Godmother presents itself initially as a fractured fairytale centered around the Cinderella story. The premise is that instead of getting Cinderella to the ball, the fairy godmother, Lil in this case, took her place. In response to this grave offense, Lil is cast out of the fairy world to live as a human which she does. She lives her life, works in a used bookshop, gets old just like any other human. In fact, the only thing that marks her as more than human is a pair of gigantic white feathered wings that she hides by tying them down to her back with bandages. As far as a premise goes, it's not bad. Veronica and George, the two main side characters, are pretty good. They are a little two dimensional, maybe, but it is a close first person point of view to Lil so that is forgivable. The end even could be a nice, if tragic, twist.

So what's so awful about this book? It's the structure and the writing. Structurally, Turgeon told the story on two timelines. The first is far in the past when Lil was still a fairy and it retells Cinderella from her point of view. The second timeline is Lil as an old (mostly) human woman who finds the opportunity to redeem herself by setting up George and Veronica as a modern version of Prince Charming and Cinderella. Each chapter starts in the fairytale and switches midway through to the modern. This is not an unusual technique, but for it to work well, there needs to be a way to tie the two sections in each chapter together.

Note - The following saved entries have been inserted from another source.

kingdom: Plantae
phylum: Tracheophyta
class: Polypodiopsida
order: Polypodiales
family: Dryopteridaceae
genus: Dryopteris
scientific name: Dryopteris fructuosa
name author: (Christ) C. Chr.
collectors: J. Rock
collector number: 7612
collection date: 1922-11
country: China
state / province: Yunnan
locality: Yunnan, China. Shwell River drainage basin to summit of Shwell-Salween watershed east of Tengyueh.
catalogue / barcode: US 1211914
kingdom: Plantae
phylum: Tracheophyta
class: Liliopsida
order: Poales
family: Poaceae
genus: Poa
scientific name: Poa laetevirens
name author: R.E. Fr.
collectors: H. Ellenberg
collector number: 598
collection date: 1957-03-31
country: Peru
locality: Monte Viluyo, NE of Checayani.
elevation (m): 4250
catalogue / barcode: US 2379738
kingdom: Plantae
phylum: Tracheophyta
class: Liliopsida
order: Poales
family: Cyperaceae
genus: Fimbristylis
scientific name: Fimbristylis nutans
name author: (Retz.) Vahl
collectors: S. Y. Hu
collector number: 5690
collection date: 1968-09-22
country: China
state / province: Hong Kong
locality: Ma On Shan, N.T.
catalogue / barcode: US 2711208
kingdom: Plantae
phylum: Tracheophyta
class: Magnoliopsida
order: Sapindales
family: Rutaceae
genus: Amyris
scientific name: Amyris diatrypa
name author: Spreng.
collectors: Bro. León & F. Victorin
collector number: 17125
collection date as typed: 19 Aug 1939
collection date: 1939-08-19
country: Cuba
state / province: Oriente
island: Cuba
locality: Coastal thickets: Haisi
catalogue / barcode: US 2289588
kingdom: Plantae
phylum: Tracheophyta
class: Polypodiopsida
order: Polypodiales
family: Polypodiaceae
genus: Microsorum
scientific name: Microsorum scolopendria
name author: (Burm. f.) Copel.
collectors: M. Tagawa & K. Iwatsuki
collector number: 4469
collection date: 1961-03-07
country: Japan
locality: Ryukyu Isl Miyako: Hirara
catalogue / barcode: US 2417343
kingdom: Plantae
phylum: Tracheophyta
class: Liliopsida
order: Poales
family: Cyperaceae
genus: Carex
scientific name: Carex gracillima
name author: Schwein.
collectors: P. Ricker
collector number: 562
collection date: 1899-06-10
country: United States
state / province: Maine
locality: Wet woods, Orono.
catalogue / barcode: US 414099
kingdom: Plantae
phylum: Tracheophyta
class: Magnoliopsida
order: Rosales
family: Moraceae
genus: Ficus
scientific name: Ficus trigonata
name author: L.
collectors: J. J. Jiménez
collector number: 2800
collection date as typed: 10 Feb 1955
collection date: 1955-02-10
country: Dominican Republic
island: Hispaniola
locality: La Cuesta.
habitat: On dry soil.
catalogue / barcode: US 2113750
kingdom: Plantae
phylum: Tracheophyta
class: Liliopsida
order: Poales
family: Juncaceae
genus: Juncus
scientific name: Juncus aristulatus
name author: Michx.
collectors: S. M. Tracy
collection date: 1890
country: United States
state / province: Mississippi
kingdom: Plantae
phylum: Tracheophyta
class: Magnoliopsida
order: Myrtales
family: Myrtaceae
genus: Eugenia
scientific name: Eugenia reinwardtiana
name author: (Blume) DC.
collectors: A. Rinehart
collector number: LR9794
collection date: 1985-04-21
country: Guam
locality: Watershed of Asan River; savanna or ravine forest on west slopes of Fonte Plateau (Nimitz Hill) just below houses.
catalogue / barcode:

There needs to be either a plot link or some thematic link between to two segments that is a reason for the juxtaposition. While there were a couple of places the two plot lines did indeed meet up, most of the time there was no discernible link between the two sections which made the transitions jarring and often irritating. There were several segments of the fairytale plot line that didn't feel necessary and were, I suspect, written simply to satisfy the format.

The writing style was clearly trying for the ethereal voice of Gabriel Garcia Marquez. However, the POV was so firmly tied to Lil that it bogged down badly in her rather obsessive and circular thoughts. Instead of being lyrical, it was tedious. It's hard to do a first person narrative well because the only things the reader can know are the things the protagonist knows. This is very limiting for an author because it is often convenient to pull back and deliver the story from a wider point of view. On the other hand, when it is done well, the first person narrator can be stunningly unreliable. When it's done well. Unfortunately, in this case, Turgeon fell short of the mark. When the twist came at the end, the reader was mostly unprepared for it. To pull it off, there needed to be more hints and preparation from the beginning and more people around Lil needed to behave in accordance with the twist.

Ultimately the problem is that Godmother couldn't decide if it was a fractured fairy tale or a psychological drama. The shift between the two genres was clumsy and every time I nearly gave up on it, I found myself deciding to give it just a few more pages to prove itself out. By the time I hit the end of the book, I'd been waiting for 273 pages. It never came together and I wish I'd given up on page 50.